There are many situations you’ll face in life in which you’ll need to rely on borrowing to help you manage financial emergencies. Fortunately, there is a wide range of loans, and each type of loan is intended for a unique purpose. By taking out the right type of loan, you may find it easier to repay the loan faster. Here are a few examples of loans that you can use to help you deal with a sudden expense.

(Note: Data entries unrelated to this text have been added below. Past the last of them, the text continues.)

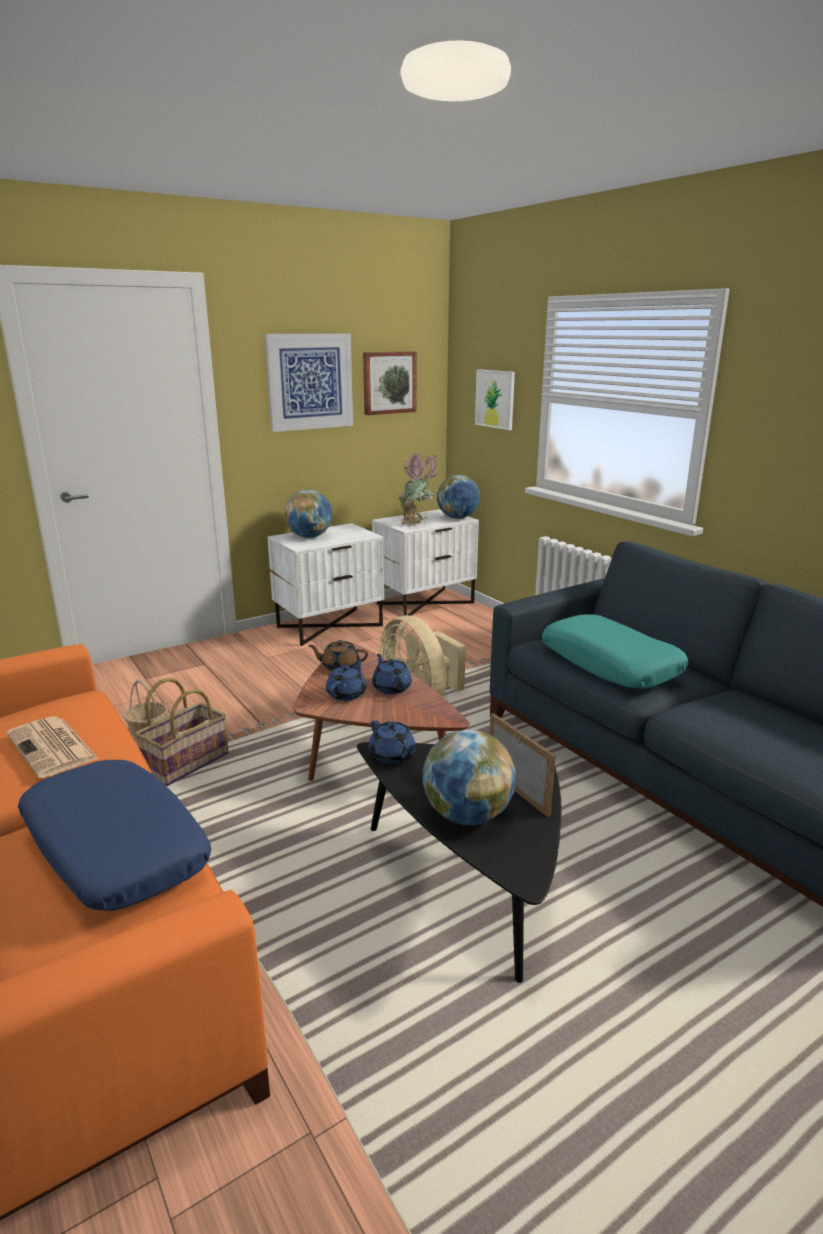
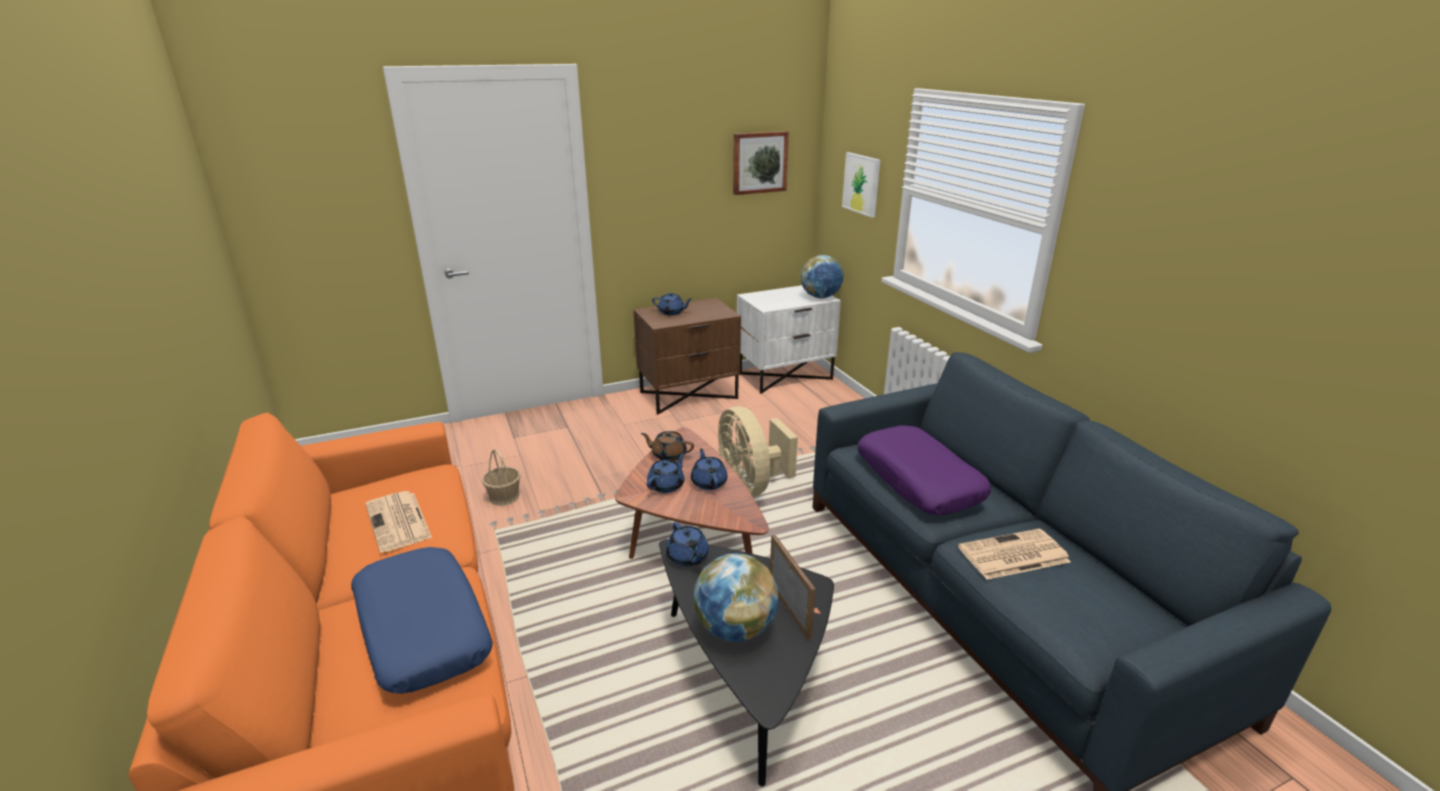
camera: 10 degrees right, 5 degrees up
basket [135,678,229,786] -> none
picture [265,333,353,432] -> none
white nightstand [267,523,384,646] -> brown nightstand [634,298,741,415]
globe [285,490,332,538] -> blue teapot [652,293,692,315]
potted plant [397,453,439,526] -> none
turquoise pillow [542,615,688,689] -> purple pillow [857,426,991,515]
none -> newspaper [958,529,1071,580]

A popular type of loan is the personal loan because there are few restrictions on how it can be used, and the terms can range from 24 months up to 84 months. A personal loan can be used for medical care coverage, debt consolidation, big-ticket purchases, vacations, or weddings. The two common restrictions on this type of loan are that they cannot be used to finance a college education, and they can’t be used to finance criminal behavior. These loans also come with lower interest rates, making it easier to repay them within a short period.
Home Equity Loans
If you own a home and have built up equity by making on-time payments consistently over several years, you may qualify for a home equity loan. This is also called a second mortgage. It allows you to borrow up to 85% of the equity you own in your home. The loan is paid to you in one lump sum, and you’ll have between five and 30 years to repay the sum.
Small Business Loans
A small business loan can help you finance a startup or use this type of loan to finance upgrades to an existing business. Any business with fewer than 300 employees can qualify for a small business loan. This includes everything from hair salons and landscapers to freelancers, such as writers or accountants. Getting a small business loan is more difficult than getting approved for a personal loan, but it’s often the best option for business owners and entrepreneurs.
Your goal should be to borrow money only when you want to use the loan to improve your credit score. Otherwise, you should rely on your savings as much as possible. You can build up a large savings fund over time by depositing 10% of your earnings from each pay period into a high-interest savings account. This will give you the financial security you need to handle most emergencies as they come along.